O ato local acompanha uma série de ações que vai ocorrer em todo o país por entidades representativas do Ministério Público e do Judiciário e tem por objetivo alertar a sociedade para propostas como a mudança da Lei 4.898/1965, lei do abuso de autoridade, em tramitação no Senado, que torna a magistratura e o MP reféns diante da responsabilidade criminal de suas atuações, comprometendo a autonomia e a independência jurisdicional, além da PEC dos gastos públicos, a PEC 55.

“Estamos passando por um momento grave e não podemos nos omitir. Por isso, vamos nos unir à mobilização nacional para encorpar esta luta contra a tentativa de inibir o trabalho da magistratura”, declarou a presidente da AMPB, juíza Aparecida Gadelha, ao explicar a preocupação da classe com os ataques de parte da classe política à magistratura e as tentativas de desconstrução do Poder Judiciário por meio de projetos de lei que tramitam no Congresso Nacional.

Para a AMPB, é chegada a hora de adotar posturas mais firmes e de mostrar à sociedade que a magistratura não se calará diante de retaliações de quem se vê na iminência de ter suas condutas investigadas e punidas. “Um Judiciário enfraquecido acarretará uma sociedade sem apoio e sem a devida proteção”, reflete Aparecida Gadelha, presidente da Associação.

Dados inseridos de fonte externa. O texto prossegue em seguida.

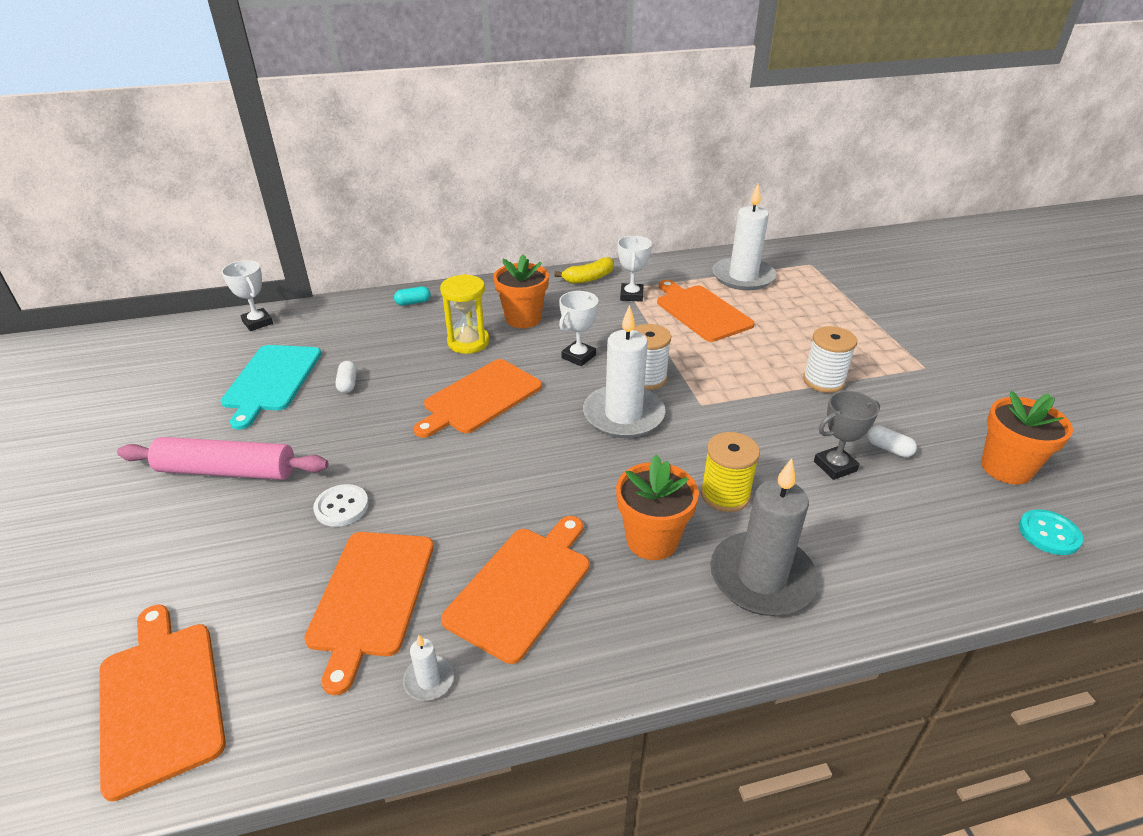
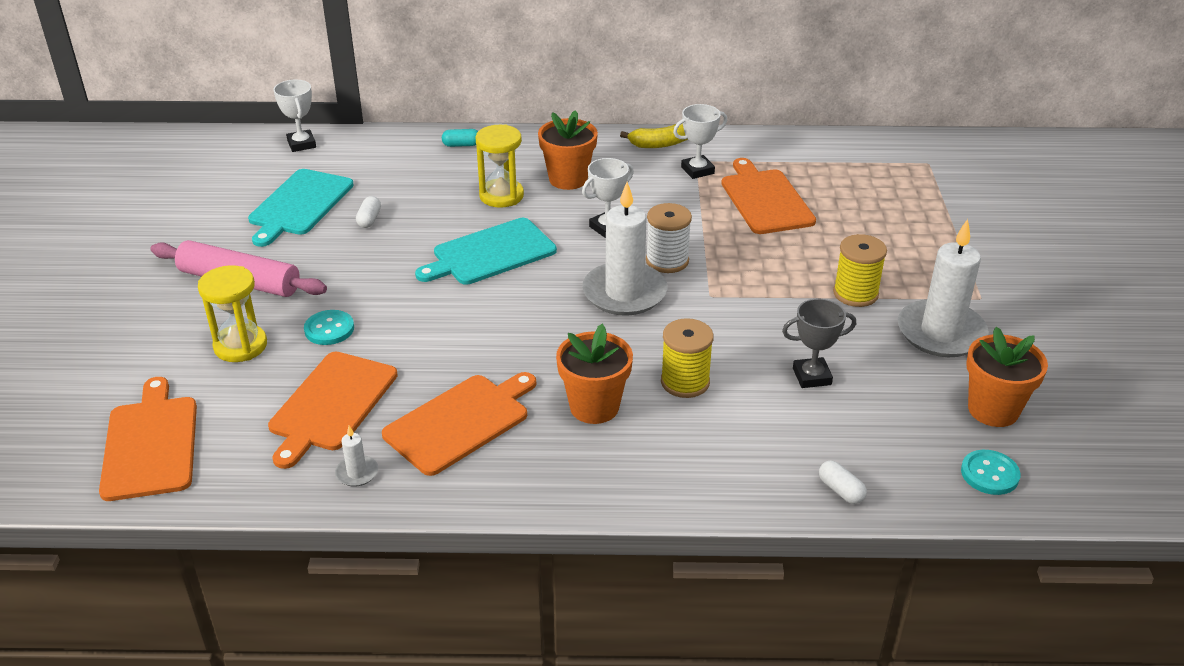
camera: 15 degrees right, 0 degrees up
(246, 545) = (240, 346): none -> yellow hourglass
(341, 507) = (329, 329): white button -> turquoise button
(480, 398) = (490, 253): orange cutting board -> turquoise cutting board
(631, 295) = (697, 170): white trophy -> white trophy turned 45 degrees clockwise
(743, 277) = (837, 167): white candle -> white candle (941, 333)
(761, 578) = (678, 456): grey candle -> none
(823, 381) = (855, 294): white spool -> yellow spool
(888, 449) = (879, 370): white capsule -> white capsule (841, 490)

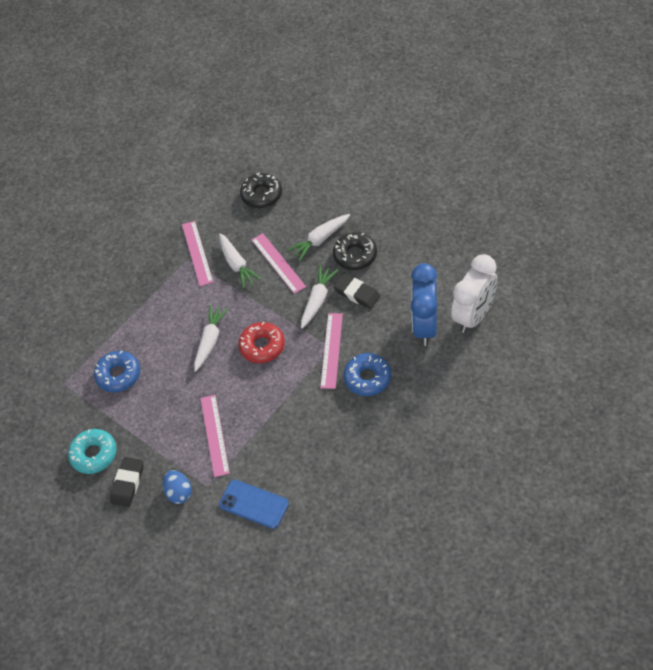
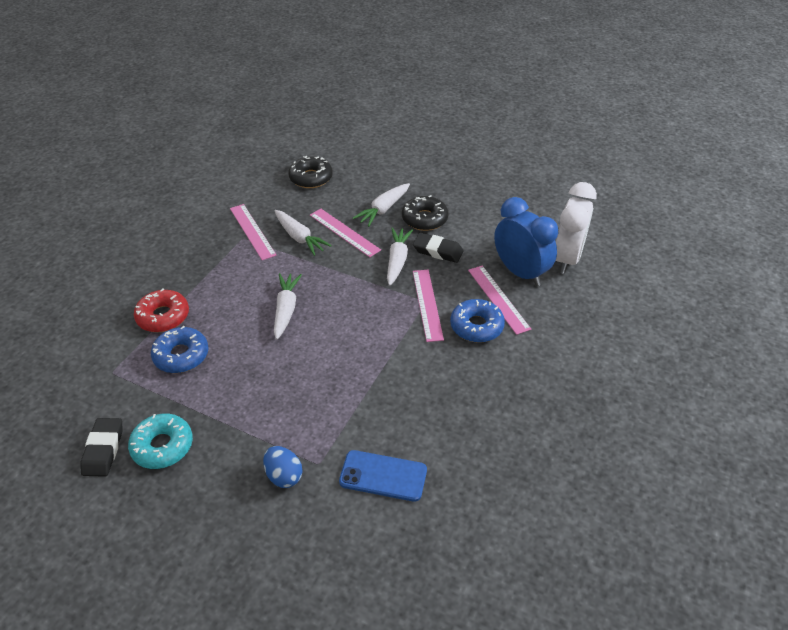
camera: 20 degrees left, 10 degrees down
(128, 483) = (213, 474): black eraser -> black eraser (103, 450)
(214, 435) = (314, 405): pink ruler -> pink ruler (498, 299)
(262, 346) = (348, 309): red donut -> red donut (163, 316)
(425, 326) = (520, 272): blue clock -> blue clock turned 150 degrees clockwise

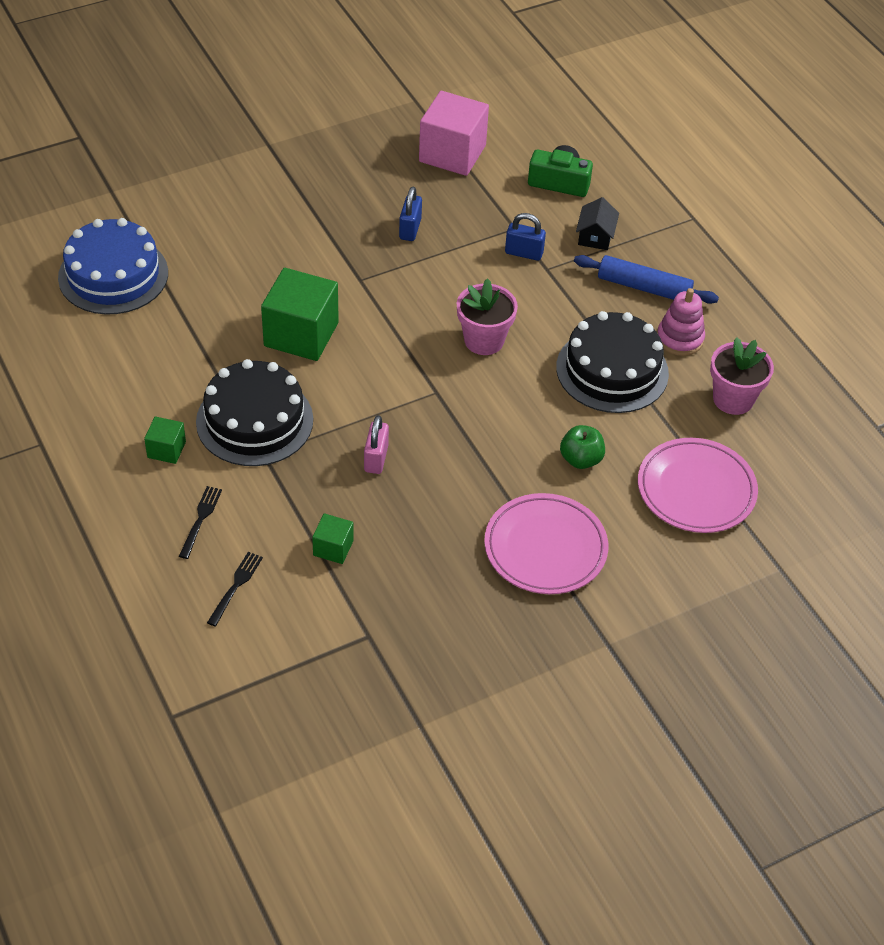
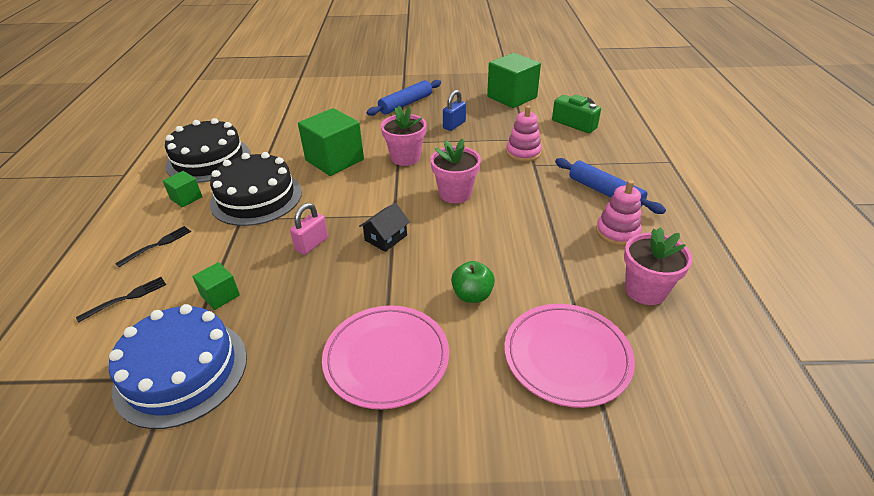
camera: 30 degrees right, 10 degrees down
(113, 275) = (260, 109): blue cake -> blue cake (181, 371)
(317, 206) = (405, 104): none -> blue rolling pin
(387, 303) = (405, 158): none -> pink flower pot
(452, 153) = (512, 97): pink cube -> green cube
(524, 253) = (523, 153): blue padlock -> pink stacking toy
(595, 236) = (584, 155): black house -> black house (386, 238)
(612, 370) = (544, 238): black cake -> black cake (208, 160)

Pensamento compartilhado pelo presidente da APMP, Bergson Formiga, que ressalta a importância de lutar pelo fortalecimento das instituições públicas. “Não podemos permitir a aprovação de projetos que venham prejudicar o nosso trabalho. Nós antes lutamos pela manutenção do poder investigatório do MP, agora estamos lutando para que sua atuação não seja criminalizada”, alertou Bergson.

Todos os juízes e promotores que atuam no Poder Judiciário paraibano foram convidados a participar do ato que ocorrerá neste dia 1º de dezembro. Os membros do Ministério Público, por meio de sua entidade representativa, Associação Paraibana do Ministério Público (APMP), também foram convidados para a mobilização local.

No mesmo dia, associações de outros estados como Alagoas, Amapá, Rio Grande do Sul e Sergipe vão realizar mobilizações semelhantes, acompanhando a Frente Associativa da Magistratura e do Ministério Público (Frentas), que fará o ato na marquise do salão branco do Supremo Tribunal Federal (STF), em Brasília.

A Frentas é uma união de esforços de entidades que representam o Judiciário e o Ministério Público na defesa dos direitos e prerrogativas das classes. A cada seis meses a coordenação da Frentas é repassada para uma das entidades que a compõem – Associação dos Magistrados da Justiça do Trabalho (Anamatra); Associação dos Juízes Federais do Brasil (Ajufe); Associação Nacional dos Procuradores do Trabalho (ANPT); Associação Nacional dos Procuradores da República (ANPR), José Robalinho Cavalcanti; da Associação do Ministério Público do Distrito Federal e Territórios (AMPDFT); Associação dos Magistrados do Distrito Federal e Territórios (Amagis/DF).